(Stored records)
/---
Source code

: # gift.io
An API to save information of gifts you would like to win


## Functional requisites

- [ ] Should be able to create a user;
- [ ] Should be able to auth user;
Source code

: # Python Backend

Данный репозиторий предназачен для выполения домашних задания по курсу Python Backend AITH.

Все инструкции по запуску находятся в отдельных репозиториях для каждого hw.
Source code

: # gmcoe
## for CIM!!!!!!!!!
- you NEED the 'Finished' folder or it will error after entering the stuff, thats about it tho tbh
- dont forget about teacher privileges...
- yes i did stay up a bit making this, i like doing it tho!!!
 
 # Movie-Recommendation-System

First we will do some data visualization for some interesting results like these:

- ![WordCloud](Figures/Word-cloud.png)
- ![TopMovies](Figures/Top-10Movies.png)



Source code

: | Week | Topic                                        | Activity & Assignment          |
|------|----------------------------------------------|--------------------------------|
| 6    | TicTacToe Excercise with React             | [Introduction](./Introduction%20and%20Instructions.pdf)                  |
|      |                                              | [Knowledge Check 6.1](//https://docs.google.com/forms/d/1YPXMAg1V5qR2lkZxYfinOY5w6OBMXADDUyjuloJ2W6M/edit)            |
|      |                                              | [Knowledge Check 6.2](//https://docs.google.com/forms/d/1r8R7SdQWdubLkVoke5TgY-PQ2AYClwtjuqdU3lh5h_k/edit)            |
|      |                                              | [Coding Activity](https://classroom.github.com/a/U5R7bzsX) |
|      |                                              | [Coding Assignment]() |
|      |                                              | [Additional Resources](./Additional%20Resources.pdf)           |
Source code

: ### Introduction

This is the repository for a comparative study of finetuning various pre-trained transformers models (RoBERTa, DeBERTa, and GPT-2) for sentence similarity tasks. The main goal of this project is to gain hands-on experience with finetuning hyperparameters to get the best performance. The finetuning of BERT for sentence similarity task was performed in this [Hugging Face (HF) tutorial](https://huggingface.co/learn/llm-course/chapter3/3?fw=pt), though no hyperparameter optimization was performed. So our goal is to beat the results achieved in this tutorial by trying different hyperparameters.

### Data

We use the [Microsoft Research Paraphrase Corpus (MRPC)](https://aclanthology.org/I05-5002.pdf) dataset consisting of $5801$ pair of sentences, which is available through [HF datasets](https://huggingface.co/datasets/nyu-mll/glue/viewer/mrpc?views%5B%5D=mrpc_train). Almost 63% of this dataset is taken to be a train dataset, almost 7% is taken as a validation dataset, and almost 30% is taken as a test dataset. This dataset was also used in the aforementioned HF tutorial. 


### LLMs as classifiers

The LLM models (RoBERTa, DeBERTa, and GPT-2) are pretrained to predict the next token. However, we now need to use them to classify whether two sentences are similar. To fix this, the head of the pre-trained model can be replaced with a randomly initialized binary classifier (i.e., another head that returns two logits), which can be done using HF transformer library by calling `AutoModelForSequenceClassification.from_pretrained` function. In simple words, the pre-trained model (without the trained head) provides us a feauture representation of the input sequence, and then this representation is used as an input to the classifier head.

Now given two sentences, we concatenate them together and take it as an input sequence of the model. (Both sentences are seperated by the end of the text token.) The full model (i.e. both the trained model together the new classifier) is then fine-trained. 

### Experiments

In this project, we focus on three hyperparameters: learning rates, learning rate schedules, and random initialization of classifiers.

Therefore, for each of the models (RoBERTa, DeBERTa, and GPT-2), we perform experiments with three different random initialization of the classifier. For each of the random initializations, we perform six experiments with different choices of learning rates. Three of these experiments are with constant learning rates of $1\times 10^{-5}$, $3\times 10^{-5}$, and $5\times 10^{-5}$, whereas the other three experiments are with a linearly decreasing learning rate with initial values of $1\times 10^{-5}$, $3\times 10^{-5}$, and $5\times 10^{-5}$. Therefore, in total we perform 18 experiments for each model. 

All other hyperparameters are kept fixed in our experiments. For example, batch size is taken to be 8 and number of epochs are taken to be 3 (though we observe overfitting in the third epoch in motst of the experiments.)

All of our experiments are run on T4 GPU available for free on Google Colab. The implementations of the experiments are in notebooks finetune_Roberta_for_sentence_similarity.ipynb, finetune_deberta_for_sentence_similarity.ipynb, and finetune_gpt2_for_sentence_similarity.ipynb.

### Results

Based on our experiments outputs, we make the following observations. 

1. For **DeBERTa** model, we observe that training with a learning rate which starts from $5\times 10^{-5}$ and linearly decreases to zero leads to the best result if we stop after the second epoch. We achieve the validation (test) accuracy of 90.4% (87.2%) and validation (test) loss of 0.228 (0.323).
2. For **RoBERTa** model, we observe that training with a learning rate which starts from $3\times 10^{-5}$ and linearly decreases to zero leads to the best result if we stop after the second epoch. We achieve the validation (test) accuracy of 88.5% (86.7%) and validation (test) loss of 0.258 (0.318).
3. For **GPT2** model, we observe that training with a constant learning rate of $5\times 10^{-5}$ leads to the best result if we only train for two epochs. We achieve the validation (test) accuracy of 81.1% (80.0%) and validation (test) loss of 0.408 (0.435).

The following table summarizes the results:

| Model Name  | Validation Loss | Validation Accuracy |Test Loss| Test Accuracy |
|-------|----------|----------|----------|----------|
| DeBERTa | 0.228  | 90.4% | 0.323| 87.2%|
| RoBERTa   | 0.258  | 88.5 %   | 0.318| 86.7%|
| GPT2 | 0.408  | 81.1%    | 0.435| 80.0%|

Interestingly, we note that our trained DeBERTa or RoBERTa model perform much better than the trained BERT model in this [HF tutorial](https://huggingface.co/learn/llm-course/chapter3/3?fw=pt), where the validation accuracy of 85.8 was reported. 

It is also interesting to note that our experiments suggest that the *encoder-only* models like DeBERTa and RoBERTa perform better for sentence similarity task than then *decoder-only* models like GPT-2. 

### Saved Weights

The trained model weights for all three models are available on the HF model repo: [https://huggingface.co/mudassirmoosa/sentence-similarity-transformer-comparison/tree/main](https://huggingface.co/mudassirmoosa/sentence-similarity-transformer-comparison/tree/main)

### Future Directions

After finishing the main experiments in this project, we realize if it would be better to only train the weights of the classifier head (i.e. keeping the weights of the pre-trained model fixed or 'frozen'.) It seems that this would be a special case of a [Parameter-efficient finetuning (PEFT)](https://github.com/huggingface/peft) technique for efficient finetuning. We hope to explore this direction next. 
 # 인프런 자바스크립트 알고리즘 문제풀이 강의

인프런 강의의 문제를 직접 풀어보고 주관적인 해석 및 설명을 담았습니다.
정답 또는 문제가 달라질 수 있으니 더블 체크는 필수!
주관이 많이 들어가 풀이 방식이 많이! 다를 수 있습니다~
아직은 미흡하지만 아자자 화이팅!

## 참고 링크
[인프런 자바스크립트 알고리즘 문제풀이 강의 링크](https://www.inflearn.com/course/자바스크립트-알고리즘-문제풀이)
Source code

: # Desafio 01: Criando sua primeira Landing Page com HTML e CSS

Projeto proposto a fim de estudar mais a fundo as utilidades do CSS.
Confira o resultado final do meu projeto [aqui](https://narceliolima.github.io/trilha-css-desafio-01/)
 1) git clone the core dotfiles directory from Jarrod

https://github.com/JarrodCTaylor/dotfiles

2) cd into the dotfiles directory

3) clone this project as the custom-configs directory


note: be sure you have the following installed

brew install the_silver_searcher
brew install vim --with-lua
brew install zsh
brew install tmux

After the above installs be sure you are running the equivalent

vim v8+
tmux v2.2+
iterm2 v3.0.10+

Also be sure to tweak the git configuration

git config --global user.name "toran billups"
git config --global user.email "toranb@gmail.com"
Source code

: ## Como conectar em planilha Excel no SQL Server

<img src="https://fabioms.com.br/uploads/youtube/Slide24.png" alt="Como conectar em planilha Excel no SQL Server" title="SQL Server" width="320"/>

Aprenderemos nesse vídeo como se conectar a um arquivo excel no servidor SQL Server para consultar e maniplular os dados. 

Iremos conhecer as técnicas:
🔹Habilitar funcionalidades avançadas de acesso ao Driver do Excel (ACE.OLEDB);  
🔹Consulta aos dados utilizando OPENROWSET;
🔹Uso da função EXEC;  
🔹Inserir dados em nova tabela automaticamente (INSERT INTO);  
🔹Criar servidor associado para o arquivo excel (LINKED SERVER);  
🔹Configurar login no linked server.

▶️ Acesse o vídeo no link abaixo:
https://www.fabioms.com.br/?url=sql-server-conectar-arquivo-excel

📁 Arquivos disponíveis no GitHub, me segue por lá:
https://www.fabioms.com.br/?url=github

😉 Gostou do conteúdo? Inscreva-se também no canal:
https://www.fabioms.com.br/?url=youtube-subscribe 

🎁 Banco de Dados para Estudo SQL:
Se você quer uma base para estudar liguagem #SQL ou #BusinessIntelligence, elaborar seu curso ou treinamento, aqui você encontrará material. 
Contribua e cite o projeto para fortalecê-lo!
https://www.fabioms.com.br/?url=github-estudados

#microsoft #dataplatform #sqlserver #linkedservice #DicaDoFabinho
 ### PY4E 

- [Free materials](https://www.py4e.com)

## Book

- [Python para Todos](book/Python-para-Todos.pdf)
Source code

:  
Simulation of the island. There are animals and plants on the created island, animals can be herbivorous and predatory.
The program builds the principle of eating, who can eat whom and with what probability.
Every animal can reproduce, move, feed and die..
\---
* EXERCISE BRIEF
Please find every line in the entries above that contains the word "Introduction", matching case, and copy each one.

* FINISHED EXERCISE
| 6    | TicTacToe Excercise with React             | [Introduction](./Introduction%20and%20Instructions.pdf)                  |
: ### Introduction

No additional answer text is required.